Most people, even the ones who are not as hyper-defensive as Rafaelia have responses that have an emotional component, and depending on the person, that emotion (shame, fear, remorse, sorrow, anger, and others) can distract the recipient from being able to fully internalize the corrective information. If you want corrective information to correct as opposed to punish (any they are mutually exclusive) you want total focus on the content of your feedback. Ironically, many bosses jump to sharp anger as the first approach for corrective feedback, usually because their own dominant parent proffered them corrective feedback that way. This approach will, for most recipients, be a guaranteed loser.

Giving feedback is an essential part of Second Base in the MBB Model, and sometimes that feedback is going to be corrective. Since there is no single technique that works for everyone, it can be a booger. Here's one I find very interesting from a person I find really interesting. It should work for most contributors who don't require being beaten over the head and shamed whenever they fall short or make a mistake (it won't work for them at all). I call it Ray Miller's Reprimand by Indirect Percussion.

Miller has a perspective unique in post-WWII baseball for the strength of his job experience moving back and forth between being a pitching coach and a major league manager. His coaching career took him through the Baltimore Oriole system during the Paul Richards era. Those Orioles revolutionized baseball process by combining making methods uniform throughout a minor and major league system with an investment in human factors. The Orioles were very early in attending to psychology as part of the overall coaching/training effort.

Miller was a highly-honored pitching coach for some of the great Oriole teams (1978-84), became a manager in Minnesota (1985-86) and headed the turnaround in Minnesota's systems and methods that led to their first-ever World Series winning team (1987) which he was not there to share in. He chose to go back to being a pitching coach (Pittsburgh, 1987-96, Baltimore, 1997) and then a manager again (1998-99). He came out of retirement last season when Oriole GM Mike Flanagan, a product of Miller's (and of other O's coaches of that era) coaching craft asked Miller to be the pitching coach. Flanagan had won the Cy Young Award in 1979 and hoped that Miller could do for Flanagan's young pitching staff what he'd done for the young Oriole pitching staff when Flanagan was coming up. He runs a small business, too, so he has a business perspective about people management, as well.

The other unusual combination trait Miller has is he's got enough self-confidence to take a "demotion", that is from manager to pitching coach, a position that reports to a manager. Most people don't have the huevos to do that, but he is extraordinary and very sure of himself.

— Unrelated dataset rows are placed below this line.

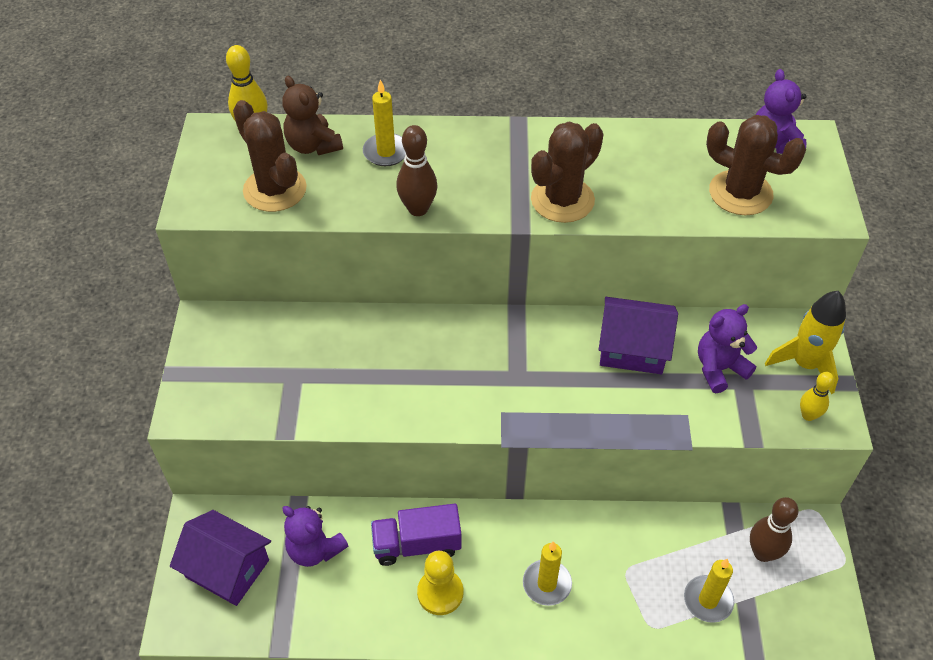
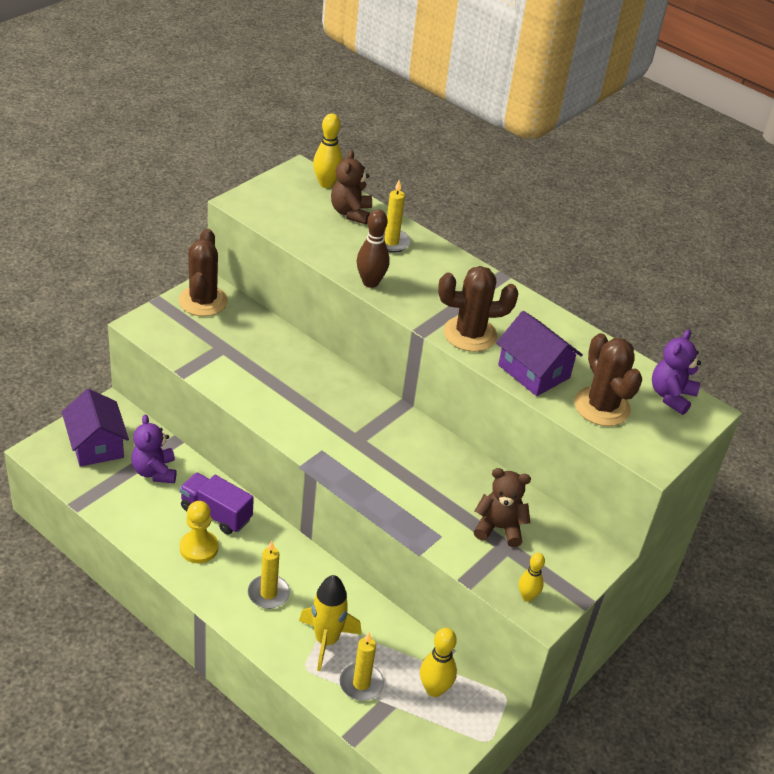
camera: 35 degrees right, 10 degrees down
(275, 189) = (298, 221): brown cactus -> brown cactus (203, 301)
(632, 348) = (453, 476): purple house -> purple house (533, 371)
(719, 369) = (499, 528): purple teddy bear -> brown teddy bear
(763, 553) = (434, 689): brown bowling pin -> yellow bowling pin
(805, 364) = (566, 569): yellow rocket -> yellow rocket (326, 641)

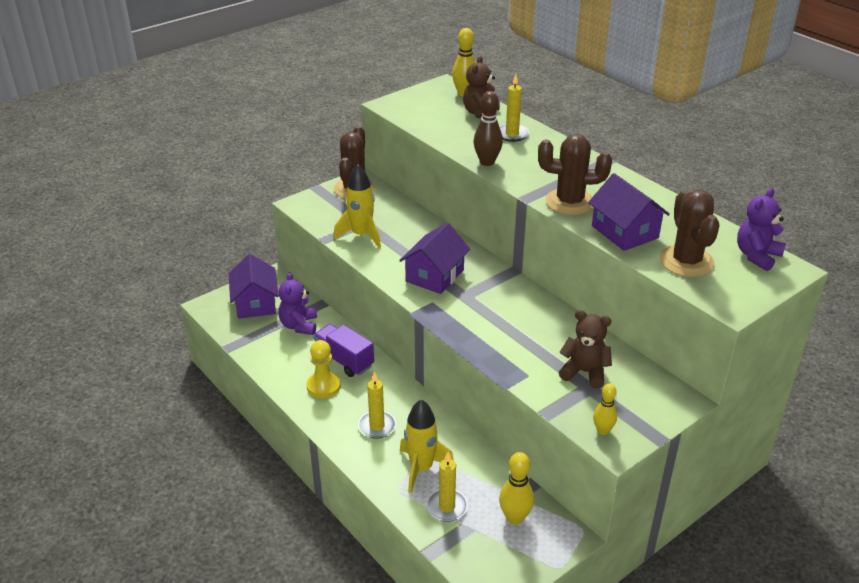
camera: 15 degrees right, 5 degrees down
(224, 365) = (361, 235): none -> yellow rocket
(318, 415) = (434, 275): none -> purple house

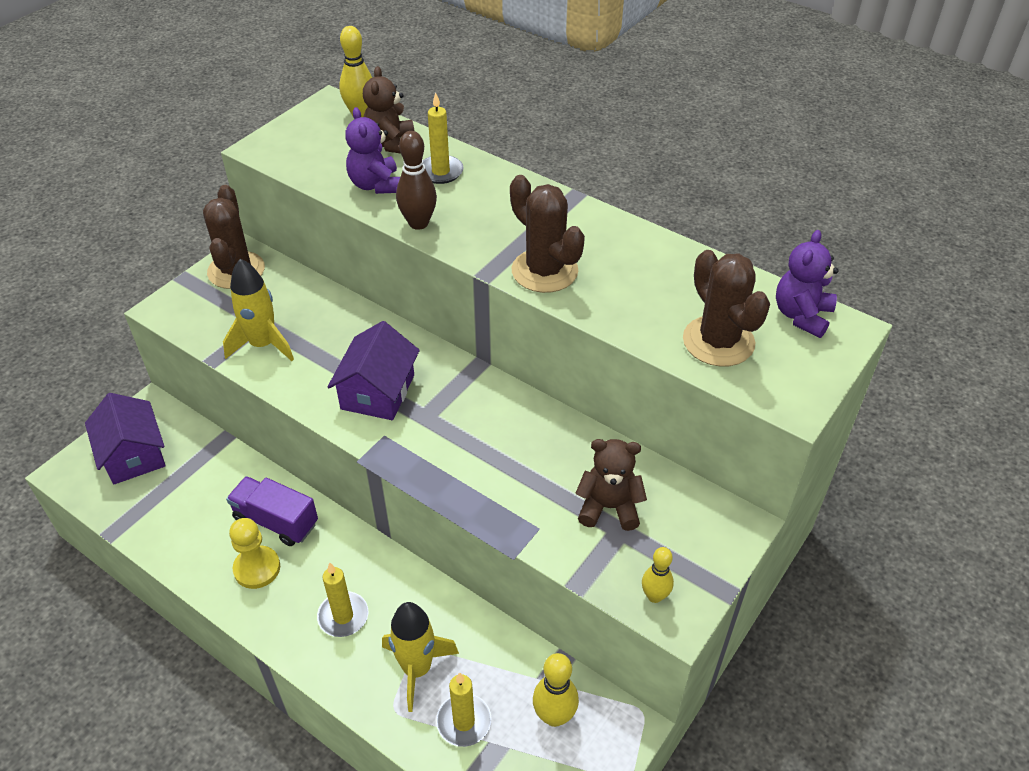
camera: 15 degrees left, 10 degrees up
(299, 325) = (202, 478): purple teddy bear -> purple teddy bear (376, 185)
(569, 202) = (544, 271): brown cactus -> brown cactus turned 60 degrees clockwise
(624, 232) = (628, 307): purple house -> none

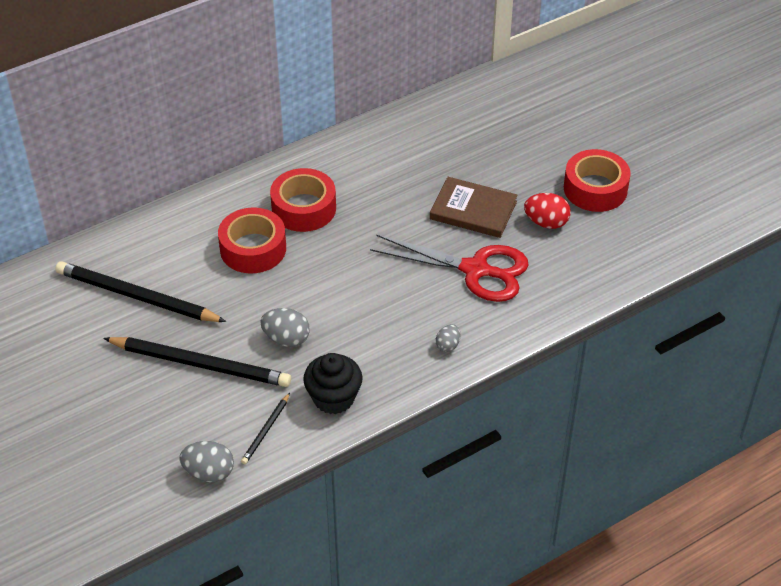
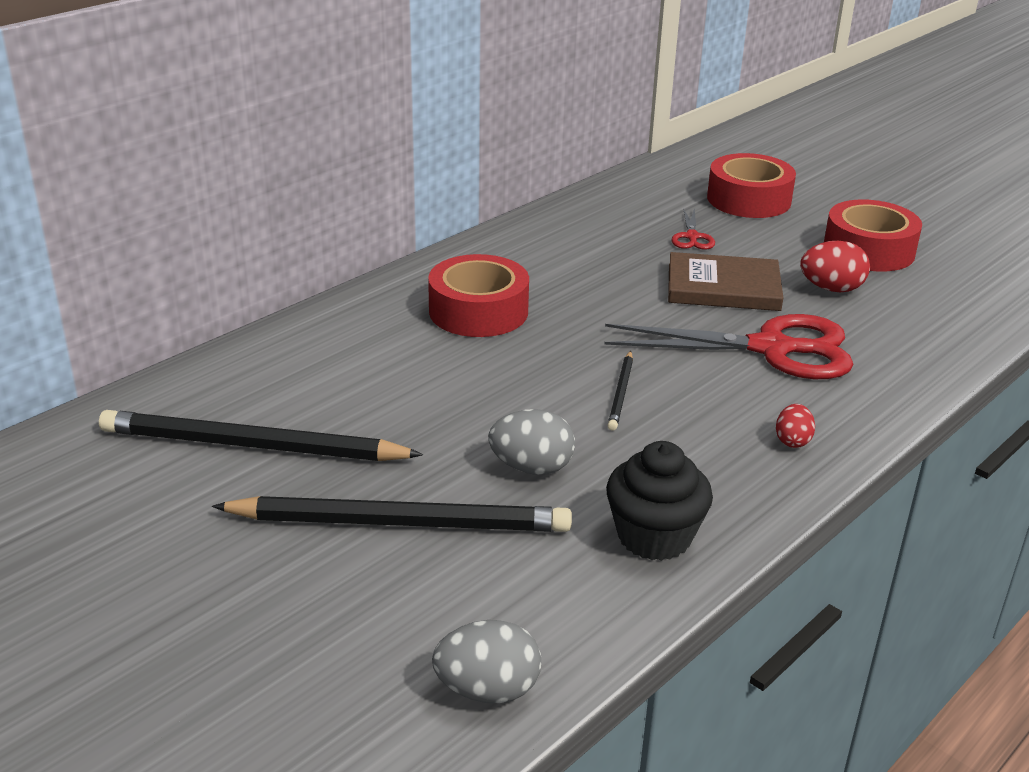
camera: 15 degrees left, 15 degrees down
(253, 249) = (423, 364): red tape -> red tape (748, 199)
(266, 430) = (562, 603): black pencil -> black pencil (621, 393)
(448, 345) = (792, 441): grey egg -> red egg
(477, 158) = (692, 237): none -> red scissors

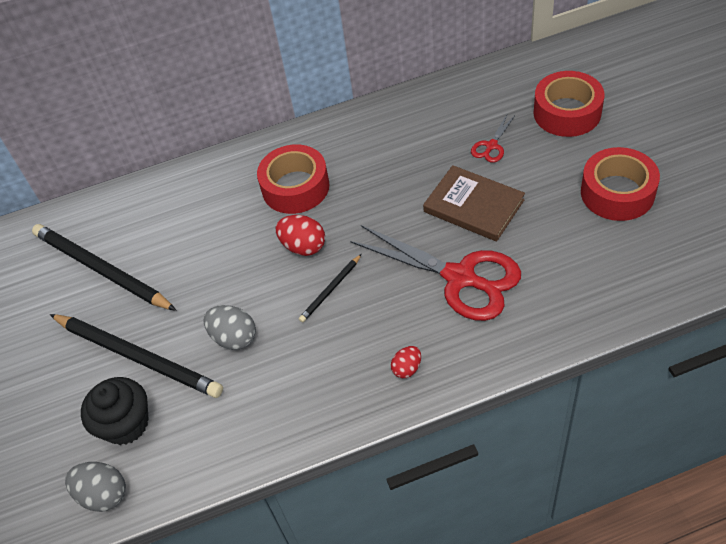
camera: 35 degrees right, 20 degrees up
(654, 536) = (263, 418): black cupcake -> black cupcake (126, 424)
(831, 289) = (552, 228): red egg -> red egg (303, 246)

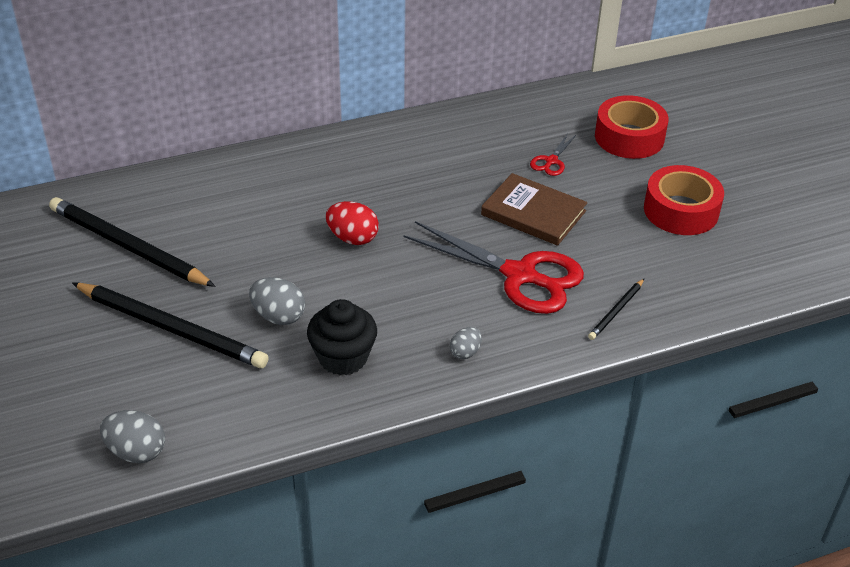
camera: 10 degrees left, 10 degrees down
(126, 424) = (160, 389): black cupcake -> black cupcake (343, 357)
(295, 187) = (343, 184): red tape -> none
(331, 290) = (383, 279): black pencil -> black pencil (616, 311)
(407, 368) = (465, 352): red egg -> grey egg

Miller's immediate effect on being brought on in the middle of the 2004 season was sharp. Orioles starter ERA was 5.94 in the part of the season before Miller was there, and 4.44 after he arrived, a full 1.50 difference, part or much of which has to be ascribed to his techniques. He's a winner, and we have many lessons to learn from his craft. Here's one for the frequently tricky moment of negative feedback.

INDIRECT PERCUSSION
Miller invites the manager to yell at him publicly when a pitcher has earned a reprimand for sloppy fundamentals or bad concentration. The manager turns to Miller and describes, in whatever loud language he chooses, what the failure was and why it was bad.

"The manager can jump around and yell at me, and the pitchers can all see that. Then they look to see if I jump the guy when he comes off the field, and I never say anything. Conversely, sometimes the guy is pitching a great game and makes a bad situation pitch, and the manager's screaming, and I'll touch the manager on the arm in front of the pitcher and say, 'I told him to throw that pitch'. The manager will shut up and go sit down."

By doing this, Ray preserves respect for the pitcher, and the pitcher sees a vivid example of his coach standing up for him. More importantly, the pitcher and all the other pitchers get to hear from the manager exactly what he did wrong without having it directed at him. Corrective criticism, but not colored by the shame or being chewed out publicly, as I said, emotions that can distract the pitcher from focusing on the mental aspects of the error and fixing it, which is truly the purpose of the corrective feedback.

Emulate Miller if you have your superior's respect, and your superior knows enough about the craft to criticize meaningfully and you have an agreement with him to play this scene when needed. It buys successfully imparted wisdom, an easier reprimand for the contributor to internalize and long-term loyalty from the contributor to you.